An RHC encounter must include one of the services on the qualifying visit list. The total charges for the encounter must be included on the qualifying visit line minus any charge for an approved preventive service. Encounters with more than one RHC practitioner on the same day, or multiple encounters with the same RHC practitioner on the same day, will be considered a single RHC visit and is payable as one visit, except for the following circumstances:
Medicare Administrative Contractors (MACs) will return to the RHC all claims with service lines that do not contain a valid HCPCS code.
CMS Proposes Overhaul of Part B Drug Payments
On March 8, CMS announced a proposed rule to change the way it pays for billions of dollars in Medicare drugs. The new project through the Center for Medicare and Medicaid Innovation (CMMI) would allow the government to vary what it spends on drugs provided in the hospital or doctor’s office to test whether the existing payment model is encouraging doctors to use more expensive medicines that are less effective. The pricing experiment only applies to Medicare Part B, which pays for prescription drugs that are administered in a physician’s office or hospital outpatient department.

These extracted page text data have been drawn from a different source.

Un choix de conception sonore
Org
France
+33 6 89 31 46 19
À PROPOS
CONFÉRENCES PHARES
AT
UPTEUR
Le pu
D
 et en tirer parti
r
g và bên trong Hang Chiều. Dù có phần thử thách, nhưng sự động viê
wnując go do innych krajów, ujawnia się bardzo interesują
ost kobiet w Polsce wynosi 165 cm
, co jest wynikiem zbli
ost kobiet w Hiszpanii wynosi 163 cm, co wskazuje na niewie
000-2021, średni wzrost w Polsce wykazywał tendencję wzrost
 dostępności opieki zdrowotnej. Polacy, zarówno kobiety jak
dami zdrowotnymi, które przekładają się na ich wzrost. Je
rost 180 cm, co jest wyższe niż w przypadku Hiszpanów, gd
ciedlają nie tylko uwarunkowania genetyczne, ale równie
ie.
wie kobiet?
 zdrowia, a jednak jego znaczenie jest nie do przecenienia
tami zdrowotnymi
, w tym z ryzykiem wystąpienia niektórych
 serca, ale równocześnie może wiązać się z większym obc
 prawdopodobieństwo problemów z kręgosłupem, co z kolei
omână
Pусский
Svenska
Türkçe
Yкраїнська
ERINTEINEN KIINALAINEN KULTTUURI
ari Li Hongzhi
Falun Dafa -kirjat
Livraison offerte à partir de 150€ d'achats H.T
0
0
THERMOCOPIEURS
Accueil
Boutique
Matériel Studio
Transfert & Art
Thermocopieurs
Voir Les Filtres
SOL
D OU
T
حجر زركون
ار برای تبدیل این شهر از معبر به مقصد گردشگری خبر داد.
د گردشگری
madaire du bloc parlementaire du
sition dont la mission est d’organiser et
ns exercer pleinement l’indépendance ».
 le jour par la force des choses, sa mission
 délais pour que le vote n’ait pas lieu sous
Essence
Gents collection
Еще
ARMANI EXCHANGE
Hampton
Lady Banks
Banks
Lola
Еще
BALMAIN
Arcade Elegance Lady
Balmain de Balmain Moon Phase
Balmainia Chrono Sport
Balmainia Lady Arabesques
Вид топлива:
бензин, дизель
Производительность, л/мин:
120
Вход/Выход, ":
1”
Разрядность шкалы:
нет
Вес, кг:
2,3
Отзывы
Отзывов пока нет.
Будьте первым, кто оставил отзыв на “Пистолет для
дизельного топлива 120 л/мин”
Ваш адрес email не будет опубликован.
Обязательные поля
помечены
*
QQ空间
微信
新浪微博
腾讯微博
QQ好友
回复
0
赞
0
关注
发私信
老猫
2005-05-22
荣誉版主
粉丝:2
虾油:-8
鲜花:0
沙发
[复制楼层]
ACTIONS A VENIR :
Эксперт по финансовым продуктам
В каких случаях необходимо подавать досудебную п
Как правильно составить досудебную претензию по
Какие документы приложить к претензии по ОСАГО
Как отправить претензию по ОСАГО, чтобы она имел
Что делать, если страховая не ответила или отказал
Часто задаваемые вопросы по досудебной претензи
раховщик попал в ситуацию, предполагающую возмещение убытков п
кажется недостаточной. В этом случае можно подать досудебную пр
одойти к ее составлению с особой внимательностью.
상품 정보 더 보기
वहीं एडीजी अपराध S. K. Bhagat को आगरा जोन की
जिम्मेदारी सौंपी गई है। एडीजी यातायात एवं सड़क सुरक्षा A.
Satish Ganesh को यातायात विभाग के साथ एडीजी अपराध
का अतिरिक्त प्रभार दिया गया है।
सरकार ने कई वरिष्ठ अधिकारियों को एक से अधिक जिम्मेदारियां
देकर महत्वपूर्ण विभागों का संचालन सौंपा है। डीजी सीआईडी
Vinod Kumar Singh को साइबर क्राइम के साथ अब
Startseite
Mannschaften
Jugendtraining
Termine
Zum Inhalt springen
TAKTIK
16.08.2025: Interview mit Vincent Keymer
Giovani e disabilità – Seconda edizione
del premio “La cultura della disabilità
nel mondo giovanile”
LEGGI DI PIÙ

The program would let Part B pay 2.5 percent and a flat fee of $16.80 per day. Part B currently pays the so-called average sale price plus six percent for drugs administered by care providers. The agency would then study whether it has an impact on doctors’ prescribing patterns. CMS is accepting comments on the proposed rule through May 9, 2016. Republican lawmakers in the House and Senate issued a statement critical of the Administration’s proposal, vowing aggressive oversight of CMMI moving forward.
Rural Health Related Bills Introduced in March
Rep. Cathy McMorris Rodgers (R-WA) introduced the Unauthorized Spending Accountability (USA) Act (H.R. 4730) which is aimed at cutting funding for unauthorized government programs. The bill would pressure Congress to take action on government programs that have expired authorizations by subjecting the programs to a rolling sequester over three years. Funding for unauthorized programs would be reduced by 10 percent in the first fiscal year following expiration of authorization, and 15 percent in the second and third years following expiration of authorization. The unauthorized program would then sunset if Congress fails to act not later than three years after the date of reauthorization.
Sens. John Thune (R-SD) and Heidi Heitkamp (D-ND) introduced a bill (S. 2736) to protect access to durable medical equipment for Medicare beneficiaries living in rural areas. The Patient Access to Durable Medical Equipment Act would extend the current payment phase-in period for durable medical equipment from 6 months to 15 months to avoid significant cuts in reimbursement for such products.